» **Prompt**
Show every line in the records below that contains the string "Круг".

Stored data entries:
┌──
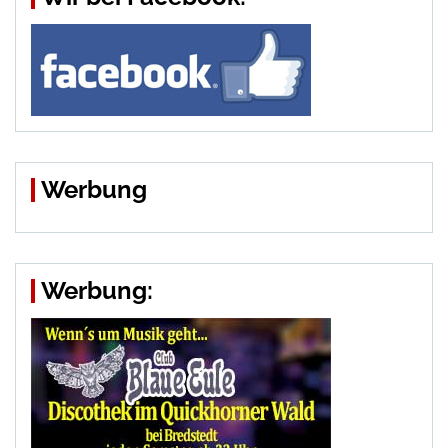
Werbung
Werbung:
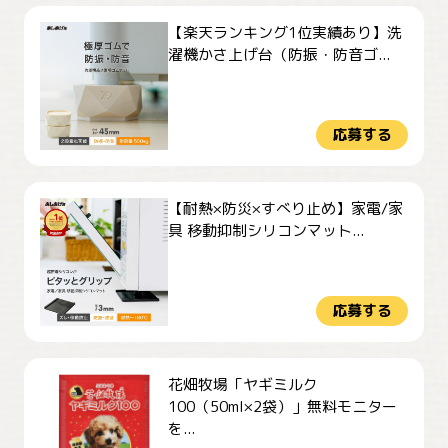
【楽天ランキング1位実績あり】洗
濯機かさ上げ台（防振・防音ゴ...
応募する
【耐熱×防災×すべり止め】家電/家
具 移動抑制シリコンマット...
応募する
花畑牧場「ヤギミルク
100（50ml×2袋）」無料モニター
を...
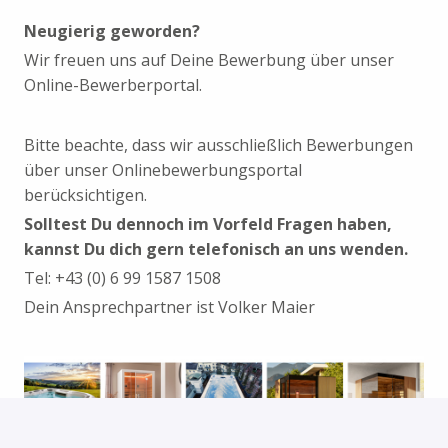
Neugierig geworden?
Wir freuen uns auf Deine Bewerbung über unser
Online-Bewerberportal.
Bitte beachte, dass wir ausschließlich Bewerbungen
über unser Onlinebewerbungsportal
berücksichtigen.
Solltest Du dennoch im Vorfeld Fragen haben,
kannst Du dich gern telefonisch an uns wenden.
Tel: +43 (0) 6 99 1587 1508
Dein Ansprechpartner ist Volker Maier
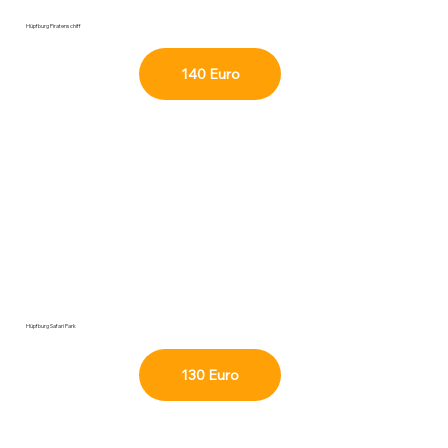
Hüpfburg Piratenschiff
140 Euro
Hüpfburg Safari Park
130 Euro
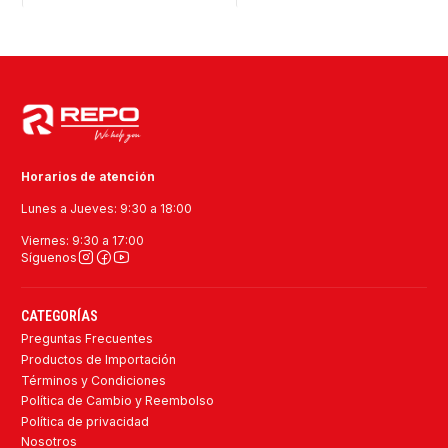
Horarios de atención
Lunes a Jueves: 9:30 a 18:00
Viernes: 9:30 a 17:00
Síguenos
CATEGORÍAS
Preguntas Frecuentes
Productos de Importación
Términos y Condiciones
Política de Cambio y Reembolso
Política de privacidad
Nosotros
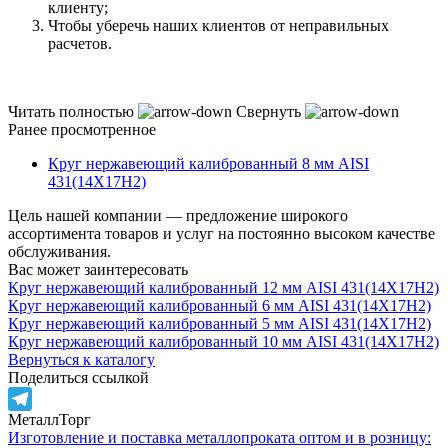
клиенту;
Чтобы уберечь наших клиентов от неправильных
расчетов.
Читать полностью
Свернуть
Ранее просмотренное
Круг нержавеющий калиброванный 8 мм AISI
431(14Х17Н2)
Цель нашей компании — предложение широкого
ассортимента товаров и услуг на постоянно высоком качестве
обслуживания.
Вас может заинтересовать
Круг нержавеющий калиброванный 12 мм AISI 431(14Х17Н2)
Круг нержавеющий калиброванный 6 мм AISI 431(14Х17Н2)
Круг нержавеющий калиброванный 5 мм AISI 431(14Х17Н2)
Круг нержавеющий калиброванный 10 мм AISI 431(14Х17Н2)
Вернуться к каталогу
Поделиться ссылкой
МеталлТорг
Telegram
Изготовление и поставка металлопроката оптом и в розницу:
└──
┌──
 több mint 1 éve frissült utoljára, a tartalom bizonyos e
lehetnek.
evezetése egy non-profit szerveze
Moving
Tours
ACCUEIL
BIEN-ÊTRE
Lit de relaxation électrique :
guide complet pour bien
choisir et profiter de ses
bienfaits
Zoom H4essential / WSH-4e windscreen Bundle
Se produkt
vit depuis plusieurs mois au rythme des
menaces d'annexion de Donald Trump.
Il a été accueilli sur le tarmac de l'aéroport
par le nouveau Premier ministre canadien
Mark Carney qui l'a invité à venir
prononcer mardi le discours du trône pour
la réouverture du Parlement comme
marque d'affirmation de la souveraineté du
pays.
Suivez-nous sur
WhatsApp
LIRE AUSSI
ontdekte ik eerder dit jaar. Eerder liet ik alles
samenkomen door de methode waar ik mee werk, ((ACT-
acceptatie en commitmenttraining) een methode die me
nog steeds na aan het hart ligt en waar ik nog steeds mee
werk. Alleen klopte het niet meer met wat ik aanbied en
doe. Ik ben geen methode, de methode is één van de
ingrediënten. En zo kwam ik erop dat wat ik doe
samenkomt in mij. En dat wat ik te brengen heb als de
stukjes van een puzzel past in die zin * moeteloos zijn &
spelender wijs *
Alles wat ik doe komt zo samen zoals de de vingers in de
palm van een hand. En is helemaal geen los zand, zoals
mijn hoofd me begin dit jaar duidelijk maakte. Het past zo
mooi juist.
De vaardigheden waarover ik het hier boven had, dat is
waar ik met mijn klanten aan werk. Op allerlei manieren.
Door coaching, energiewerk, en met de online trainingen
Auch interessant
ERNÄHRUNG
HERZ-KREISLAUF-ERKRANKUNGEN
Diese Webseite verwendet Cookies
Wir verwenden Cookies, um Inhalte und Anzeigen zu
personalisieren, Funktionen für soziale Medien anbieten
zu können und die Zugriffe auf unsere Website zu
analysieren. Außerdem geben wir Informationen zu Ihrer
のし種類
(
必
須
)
└──
» **Answer section**
Круг нержавеющий калиброванный 8 мм AISI
Круг нержавеющий калиброванный 12 мм AISI 431(14Х17Н2)
Круг нержавеющий калиброванный 6 мм AISI 431(14Х17Н2)
Круг нержавеющий калиброванный 5 мм AISI 431(14Х17Н2)
Круг нержавеющий калиброванный 10 мм AISI 431(14Х17Н2)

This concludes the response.